I hope this has been of some benefit to you, good luck


Sandy asks…

is there a difference between a loan officer and a mortgage broker?

also, is mortgage consultant just another name for loan officer?

John answers:

A mortgage broker is a licensed person who can get banks to sign up with them if they meet the requirments of the bank. A loan officer is usually someone who works for that broker, and a Mortgage consultant does the same thing. There are many mortgage people out there who will use whatever seems most attactive for there title. I’m a person who does loans in MN and I consider myself a Loan Consultant. I work for a company who is approved with over 100 banks and I consult people on the bank that fit’s there needs.
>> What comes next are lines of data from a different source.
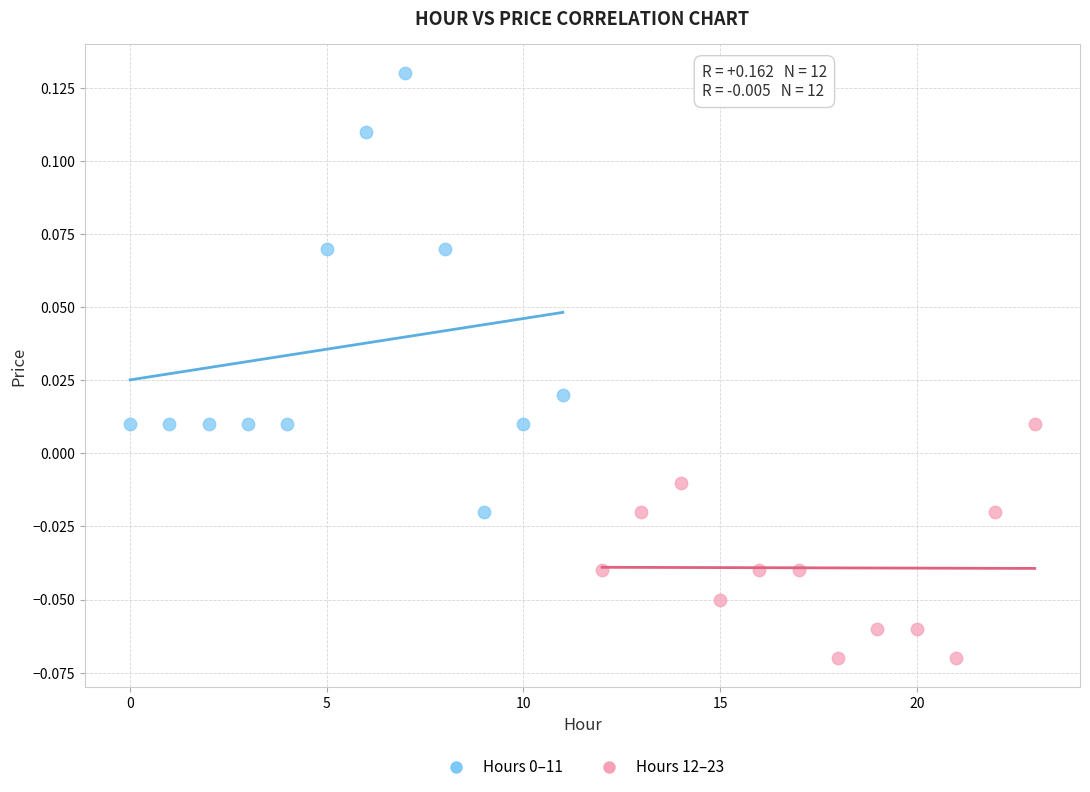

Which series reaches the minimum Y coordinate?

Hours 12–23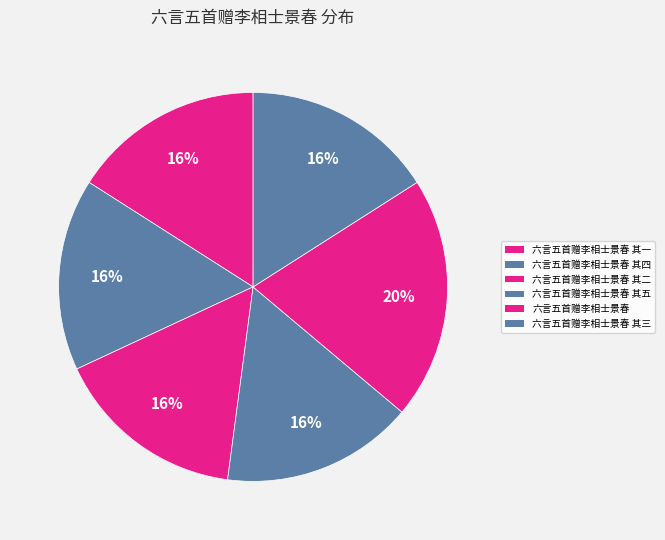

What is the ratio of the value at 六言五首赠李相士景春 其三 to the value at 六言五首赠李相士景春 其二?

1.0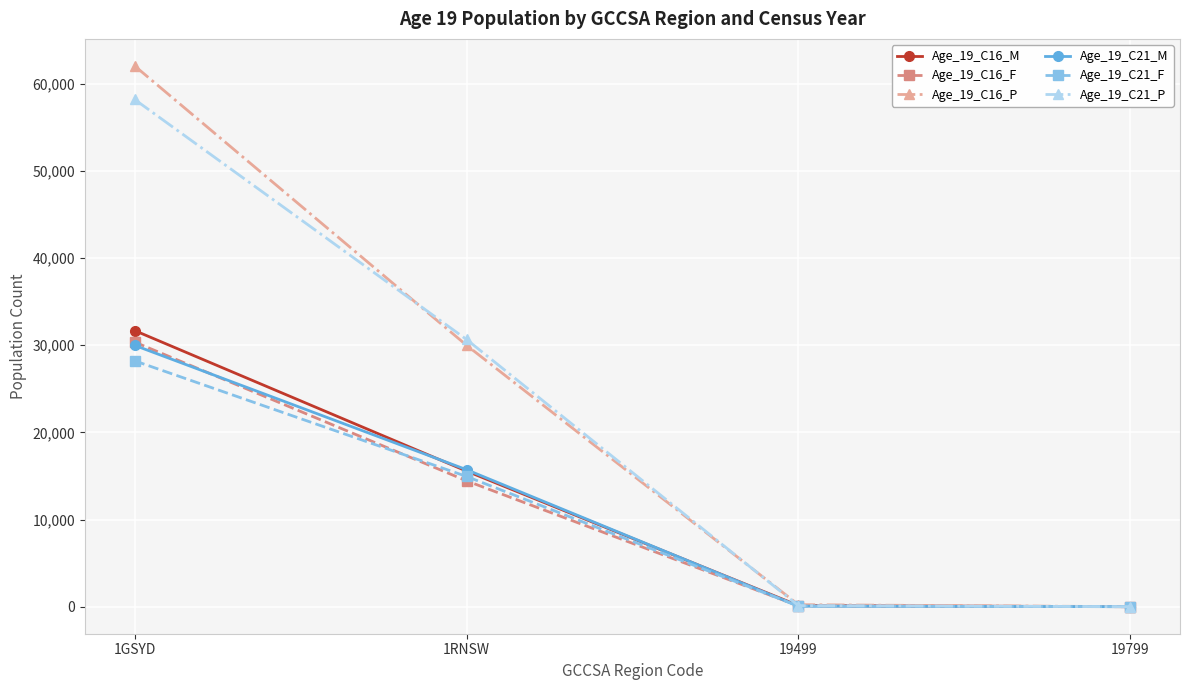

What is the greatest value displayed?

62039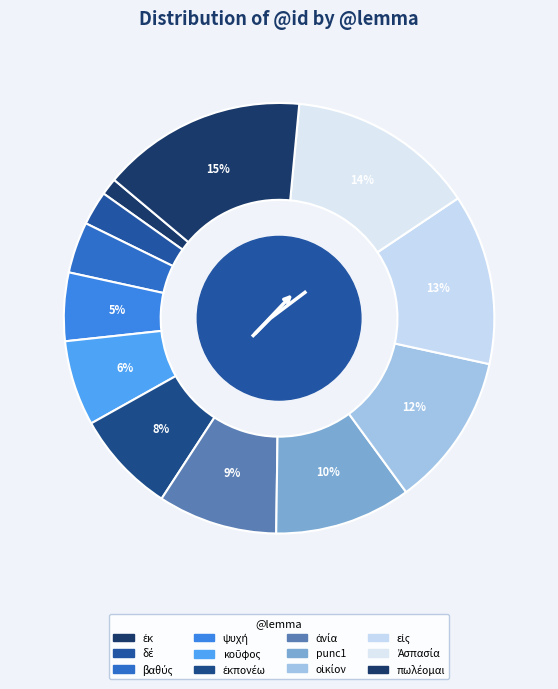

Count the number of slices in the pie.

12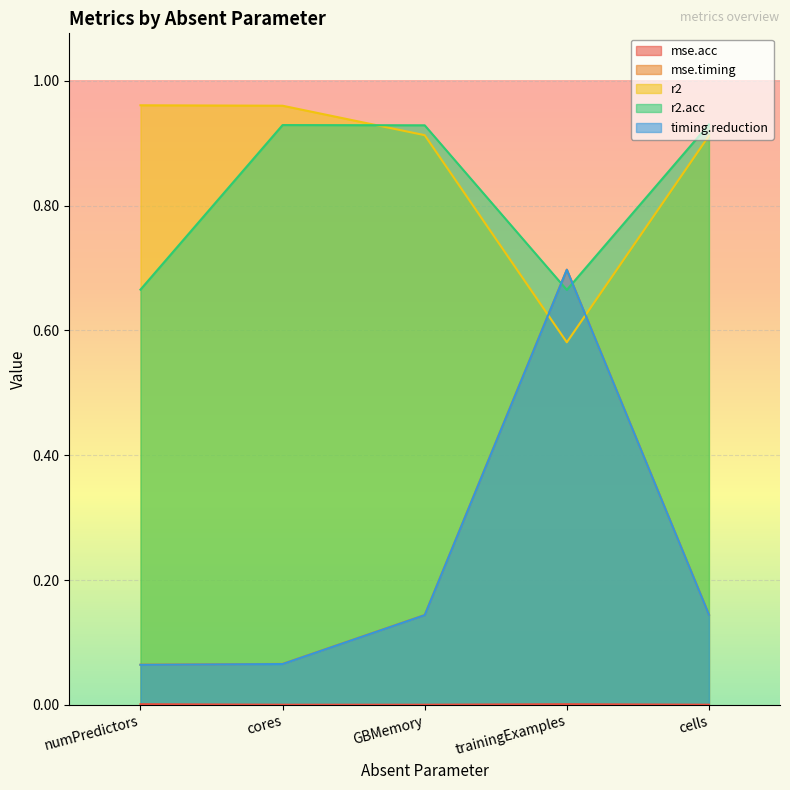

True or false: r2 has a value of 0.3 at numPredictors.

False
So there is a difference, but there is nothing regulating people in my business to a particular title.

Paul asks…

Loan officers?

IS there a program in California that helps you to get your real estate license and trains you basically?

John answers:

The easiest way is to go work for a large bank: BofA, Washington Mutual, Citibank … Etc. Major banks hire loan officers (often times no experience necessary) & they’ll give you the basic training you need, and you don’t need a real estate license! Wells Fargo is known for its in-depth, comprehensive training prgm. After you work as a loan officer at a bank for 1~2 yrs, you may consider stretching your wings by joining a mortgage broker, by then you’ll need to pass a state exam & get your license. The biggest upside of working for a major institution first is that you may get a nominal salary + good benefits while you learn to be a loan officer. Good luck!

Richard asks…

Mortgage Loan?

When my Fiance and I go for a mortgage loan will they look at both our incomes and credit score? And what are the determining factors for a loan officer to give you a loan?

John answers:

If you are both going to be on the loan, then both incomes will count. Critereia for a mortgage is dependent on the following:

* Credit Score – there are 3 credit bureaus and this thing called a FICO (Fair Issac) score. The closer your score is to 850 the easier the loan is to get and the better rate (lower interest) you will be offered.

* Debt to income ratio. If you earn $1,000 a month and have $750 per month in bills to pay, it will be tougher. Banks/mortgage companies like debt to income to be less than 50%, and would prefer 30% area.

* Don’t be getting new loans and don’t apply for new credit until after you have purchased your new home. These “inquiries” will bring down your credit score.

Look up your credit online now. You can get it done very inexpensively and know where you stand.